- _EXCERPT_
Reprise

For other uses, see Reprise (disambiguation).

In music, a reprise (/rəˈprz/)[1] is the repetition or reiteration of the opening material later in a composition as occurs in the recapitulation of sonata form, though—originally in the 18th century—was simply any repeated section, such as is indicated by beginning and ending repeat signs.[2]

Look up reprise in Wiktionary, the free dictionary.

Song reprises

Reprise can refer to a version of a song which is similar to, yet different from, the song on which it is based. One example could be "Time", the fourth song from Pink Floyd's 1973 album The Dark Side of the Moon, which contains a reprise of "Breathe", the second song of the same album.

Examples of song reprises in music albums

Music theater

In musical theatre, reprises are any repetition of an earlier song or theme, usually with changed lyrics and shortened music to reflect the development of the story. Also, it is common for songs sung by the same character or regarding the same narrative motif to have similar tunes and lyrics, or incorporate similar tunes and lyrics. For example, in the stage version of Les Misérables, a song of the primary antagonist ("Javert's Suicide") is similar in lyrics and exactly the same in tune to a soliloquy of the protagonist when he was in a similar emotional state ("What Have I Done?"). At the end of the song, an instrumental portion is played from an earlier soliloquy of the antagonist, in which he was significantly more confident. Les Misérables in general reprises many musical themes.

Often the reprised version of a song has exactly the same tune and lyrics as the original, though frequently featuring different characters singing or including them with the original character in the reprised version. For example, in The Sound of Music, the reprise of the title song is sung by the Von Trapp children and their father, the Captain; whereas the original was sung by Maria. In "Edelweiss" (reprise), the entire Von Trapp family and Maria sing and are later joined by the audience, whereas the original features Liesl and the Captain.

- _DATA SEGMENT_
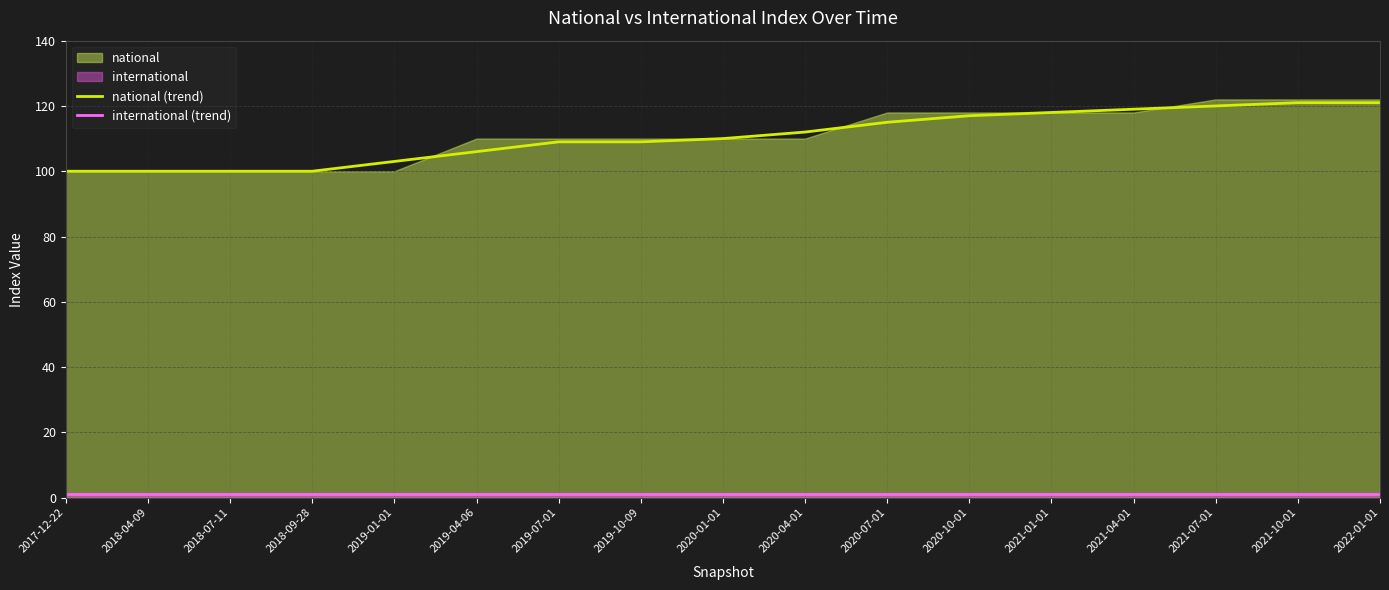

Which label corresponds to the smallest value in the chart?

2017-12-22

- _EXERCISE INSTRUCTIONS_
Quote the passage of the reprise article that starts with the words containing "Often the reprised" and ends with "and the Captain.". The lines play no part in the work on the reprise article.

- _SOLUTION FOR THIS PROBLEM_
Often the reprised version of a song has exactly the same tune and lyrics as the original, though frequently featuring different characters singing or including them with the original character in the reprised version. For example, in The Sound of Music, the reprise of the title song is sung by the Von Trapp children and their father, the Captain; whereas the original was sung by Maria. In "Edelweiss" (reprise), the entire Von Trapp family and Maria sing and are later joined by the audience, whereas the original features Liesl and the Captain.